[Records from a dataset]

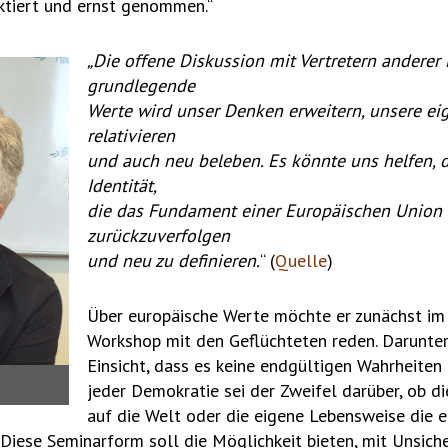
ektiert und ernst genommen.“
„Die offene Diskussion mit Vertretern anderer
grundlegende
Werte wird unser Denken erweitern, unsere ei
relativieren
und auch neu beleben. Es könnte uns helfen, 
Identität,
die das Fundament einer Europäischen Union b
zurückzuverfolgen
und neu zu definieren.
“ (
Quelle
)
Über europäische Werte möchte er zunächst i
Workshop mit den Geflüchteten reden. Darunter
Einsicht, dass es keine endgültigen Wahrheiten 
jeder Demokratie sei der Zweifel darüber, ob d
auf die Welt oder die eigene Lebensweise die 
 Diese Seminarform soll die Möglichkeit bieten, mit Unsic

## What the task asks
Leaving every image behind, repeat the data in full and exactly.

## Response for this exercise
ektiert und ernst genommen.“
„Die offene Diskussion mit Vertretern anderer
grundlegende
Werte wird unser Denken erweitern, unsere ei
relativieren
und auch neu beleben. Es könnte uns helfen, 
Identität,
die das Fundament einer Europäischen Union b
zurückzuverfolgen
und neu zu definieren.
“ (
Quelle
)
Über europäische Werte möchte er zunächst i
Workshop mit den Geflüchteten reden. Darunter
Einsicht, dass es keine endgültigen Wahrheiten 
jeder Demokratie sei der Zweifel darüber, ob d
auf die Welt oder die eigene Lebensweise die 
 Diese Seminarform soll die Möglichkeit bieten, mit Unsic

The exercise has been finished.